A 150th Anniversary Feature 

Roger Juan Maldonado

By Roger Juan Maldonado, President, New York City Bar Association

“If it be the supineness, the guilty silence of the lawyers, as officers of the people’s courts, which have brought us to our present pass, it is their reawakened public spirit and activity which must help us back to a better state of things.” 
        – New York Times Editorial, December 16, 1869

Founded five years after the Civil War in a New York City struggling with corruption, the New York City Bar Association is marking a century and a half of advocating reform of the law in the public interest, increasing access to justice, standing up for the rule of law, and being a second home to the legal profession.

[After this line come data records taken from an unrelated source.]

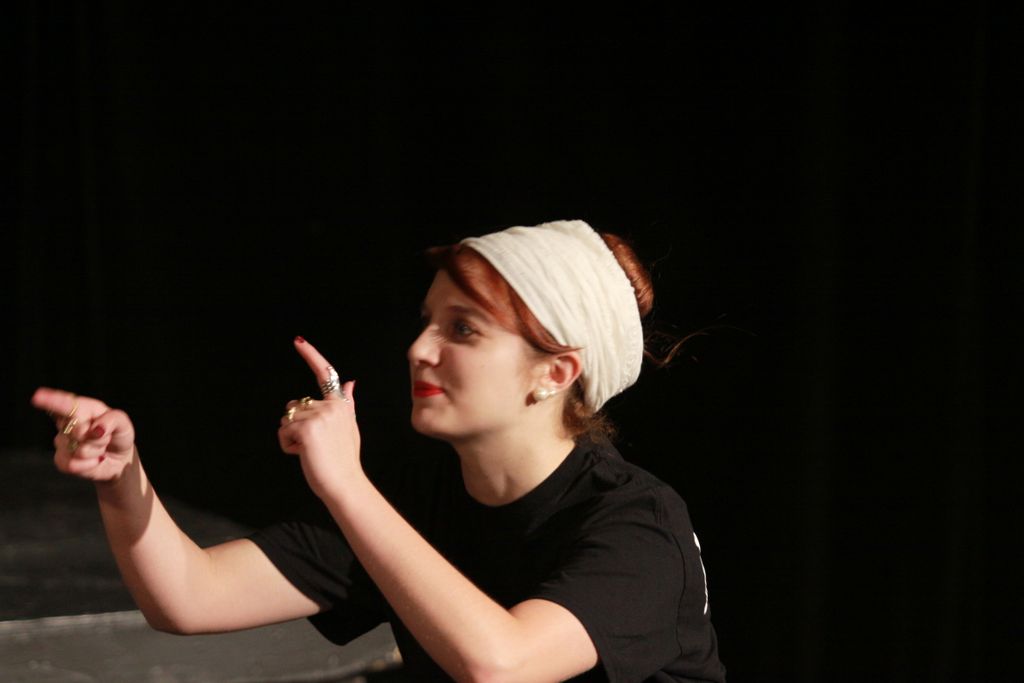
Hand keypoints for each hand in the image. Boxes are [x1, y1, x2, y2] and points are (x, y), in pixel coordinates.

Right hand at [30, 388, 136, 481]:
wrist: (119, 458)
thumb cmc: (119, 435)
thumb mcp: (123, 423)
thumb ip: (112, 420)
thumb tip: (95, 429)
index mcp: (83, 408)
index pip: (66, 404)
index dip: (51, 400)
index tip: (38, 397)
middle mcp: (69, 423)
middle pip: (78, 431)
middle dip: (99, 438)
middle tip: (106, 438)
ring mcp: (62, 441)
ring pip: (78, 450)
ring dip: (95, 451)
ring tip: (100, 448)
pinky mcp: (62, 459)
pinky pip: (72, 464)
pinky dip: (88, 465)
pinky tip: (94, 460)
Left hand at [277, 337, 359, 499]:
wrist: (344, 483)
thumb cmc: (344, 460)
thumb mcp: (349, 427)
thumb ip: (347, 403)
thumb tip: (351, 382)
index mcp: (341, 405)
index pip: (326, 374)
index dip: (311, 356)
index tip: (298, 341)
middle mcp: (331, 406)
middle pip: (295, 405)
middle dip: (296, 425)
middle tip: (314, 445)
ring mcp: (319, 416)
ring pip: (286, 419)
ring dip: (291, 437)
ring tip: (310, 451)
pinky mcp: (307, 428)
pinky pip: (283, 432)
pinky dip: (287, 446)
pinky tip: (302, 454)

The “Association of the Bar of the City of New York,” as it was originally called, grew out of a time echoed by our own, with great income inequality, rapid technological change and globalization leaving many feeling left behind, and a decline of trust in our institutions. In the world’s financial and commercial capital, the Tammany Hall machine of Boss Tweed was better organized and had more bearing on key events than the justice system.

Around the time of an impassioned New York Times editorial imploring the legal profession, essentially, to wake up, a document – handwritten on white, lined, ink-smudged legal paper – was making the rounds among lawyers in the city. It would come to be known as the “Call for Organization”:

The undersigned Members of the Bar of the City of New York, believing that the organized action and influence of the Legal Profession, properly exerted, would lead to the creation of more intimate relations between its members than now exist, and would, at the same time, sustain the profession in its proper position in the community, and thereby enable it, in many ways, to promote the interests of the public, do hereby mutually agree to unite in forming an Association for such purposes.

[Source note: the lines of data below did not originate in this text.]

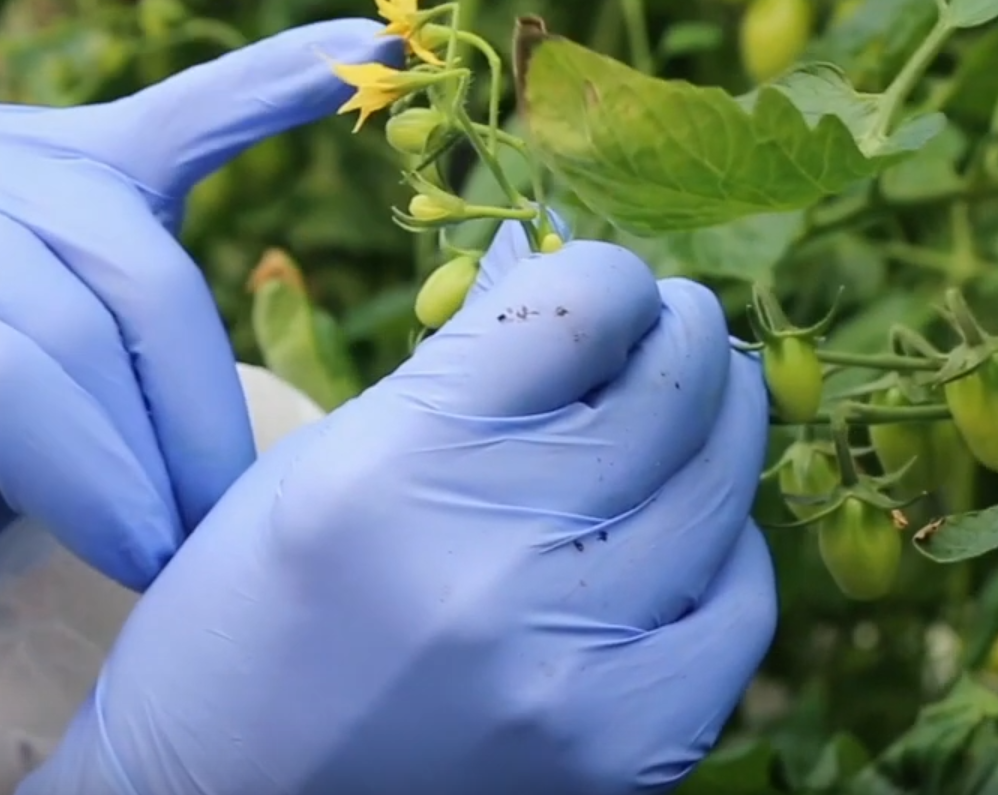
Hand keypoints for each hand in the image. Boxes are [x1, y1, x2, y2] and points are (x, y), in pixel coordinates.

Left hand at [0, 20, 399, 596]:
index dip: (88, 474)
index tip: (150, 561)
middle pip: (71, 302)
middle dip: (160, 432)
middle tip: (206, 530)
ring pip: (126, 242)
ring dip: (199, 364)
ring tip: (227, 473)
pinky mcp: (50, 137)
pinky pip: (175, 116)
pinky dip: (267, 89)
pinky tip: (361, 51)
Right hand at [20, 224, 777, 794]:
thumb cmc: (257, 616)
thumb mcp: (332, 458)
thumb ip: (463, 366)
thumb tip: (559, 253)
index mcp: (397, 467)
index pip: (581, 307)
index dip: (613, 278)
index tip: (613, 290)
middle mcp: (489, 561)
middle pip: (672, 389)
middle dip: (685, 337)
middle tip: (677, 333)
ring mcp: (567, 663)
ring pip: (721, 487)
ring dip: (722, 429)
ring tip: (697, 416)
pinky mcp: (625, 745)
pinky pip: (740, 606)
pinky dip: (727, 556)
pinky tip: (686, 539)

By February 1, 1870, when the Association convened its first meeting, more than 200 lawyers had signed on.

For generations, the iconic House of the Association has stood at the center of the legal capital of the world, welcoming Supreme Court justices, presidents, governors, mayors, legislators, government officials, civil rights leaders, visiting foreign delegations, and the public.

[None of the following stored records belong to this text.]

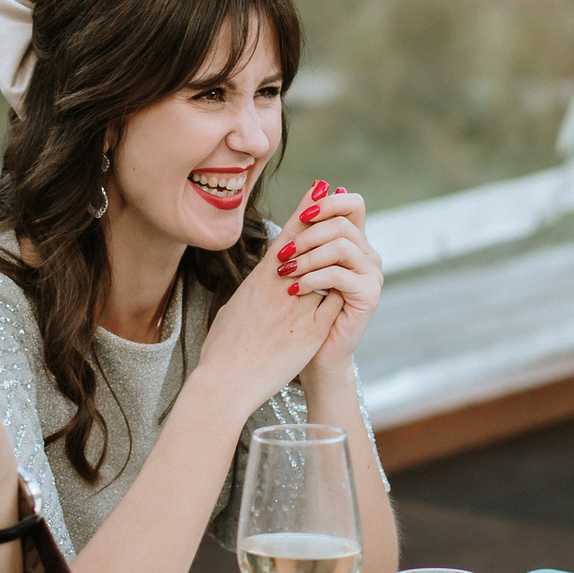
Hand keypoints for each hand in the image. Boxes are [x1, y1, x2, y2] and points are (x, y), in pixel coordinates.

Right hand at [192, 187, 345, 409]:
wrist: (225, 381)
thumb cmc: (220, 351)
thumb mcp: (232, 312)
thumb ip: (247, 297)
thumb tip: (252, 290)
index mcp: (258, 282)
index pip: (285, 240)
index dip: (302, 214)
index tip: (316, 191)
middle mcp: (279, 288)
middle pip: (307, 245)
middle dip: (323, 220)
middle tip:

That original group of 200 has grown to over 24,000 members, including lawyers at every stage of their careers, from solos to big firm and from every practice area, including corporate, nonprofit, government, academia, and the judiciary, as well as law students. An indication of the Association’s influence is that it has hundreds of members beyond New York, across the nation and in 59 countries. Through a comprehensive curriculum of Continuing Legal Education courses, career-development programs, and pro bono opportunities, the City Bar ensures that each generation of lawyers is practice-ready and equipped to give back to their communities. 

The City Bar’s 150 committees provide members with a neutral space where they can leave their day-job hats at the door to discuss with one another and with invited guests the most important issues in their areas of interest. And it’s the work of these committees that gives the Association its voice, through the hundreds of reports, statements, amicus briefs, letters to government officials both here and abroad, and public programs they produce every year.

“History doesn’t repeat itself but it often rhymes” is a well-known saying often misattributed to Mark Twain, who did write something like it in his introduction to the 1874 edition of The Gilded Age: A Tale of Today. A look through the City Bar’s timeline bears out the sentiment. Times change while themes endure. An association created to fight corruption will continue to fight it wherever it appears through the years. When an association’s members believe in the bedrock principle that every person deserves a legal defense on a level playing field, they will support that principle no matter whose freedom is at stake. And once an association opens its doors to the profession and to the world, it will continue to prepare the next generation to meet whatever challenges lie ahead. 

A century and a half after the Call for Organization, the mission of the New York City Bar Association remains the same: to equip and mobilize a diverse legal profession to practice with excellence, promote reform of the law, and uphold the rule of law and access to justice in support of a fair society and the public interest in our community, our nation, and throughout the world.